Slightly surprised, she does. ‘So, if you believe all that, change is the natural state of things. Onwards or downwards. Spinner magic either arrests that, or speeds it up.’

Wicktwister’s pen dots a line, stops. ‘It sounds fearsome. How are we not all your humble slaves? You could rule worlds with this.’

Nubbin stretches, yawns pinkly. Shipwright waits before she continues. ‘No. See, it can do a lot. It can shield you from other magics, so long as the spinner lasts. It can keep things going, machines. Ships.’ She smiles. ‘Even people, though that last is dangerous.’

‘But it’s all localised. One spinner only stretches so far. A room. A body. An object. I don’t know how anyone could ever make one big enough to affect more than that.’

Wicktwister looks sceptical, ‘No one has ever tried?’

She rolls a hammer over her palm. ‘Of course. We have stories about those people. Rooms, bodies torn apart by a mistuned vibration. Buildings lost, people disappeared. We’ve found shards of things that might have been spinners once. Old, ragged, long as your arm.’ She points the hammer. ‘Anything larger than an orange, and things get weird. It’s hard to regulate the vibrations.’

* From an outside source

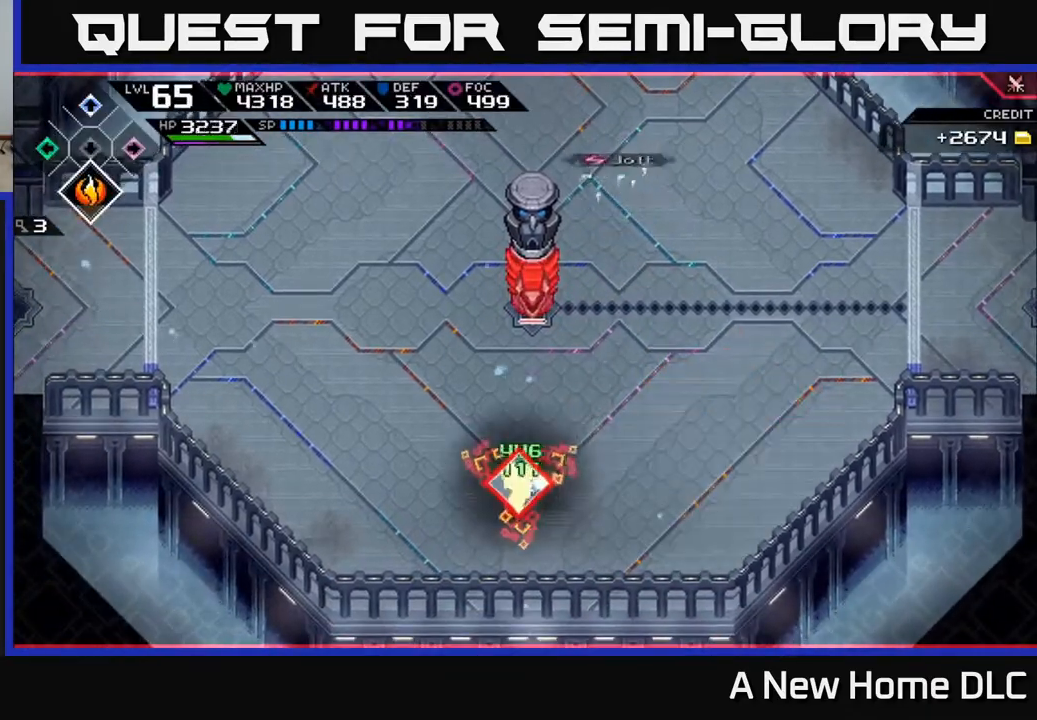
{"buttons": ["R2"], "left_stick": "center", "right_stick": "up", "events": [[233, "DPAD_UP", "down"], [350, "DPAD_UP", "up"], [367, "right_stick", "up"], [383, "R2", "down"]]}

Wicktwister glances up at her. ‘And a broken spinner? What cost?’

Shipwright thinks. ‘Small stresses can be repaired, if they’re caught quick enough. After that, damage can mess with the balance. With time, with the substance of things. Fray away at objects, bodies.’

Wicktwister makes a few more notes, draws a graph and annotates it. ‘You said localised? How localised?’ He crosses to the other side of a room. ‘I am a spinner, here. Can I affect you?’

She smiles. ‘Yes, most likely, but it depends on your position. Are you held in a hand? Are you hung from the ceiling? Atop a mast? A tower?’

He nods. ‘Understood. I am now atop a Thriftglow apartment. Can I affect you? The district?’

She shakes her head. ‘The room, most likely.’

He turns to a work bench, jiggers open a can with sharp, swift movements, decants some oily fish into a bowl. ‘I begin to understand.’

He sets the food down. Nubbin stirs herself, and hirples slowly to the bowl.

‘Here the limitations, then.’ He checks them off. ‘Materials, size, position, duration and task. Correct?’

She nods. ‘Seems about right. We could add in location, speed, interference.’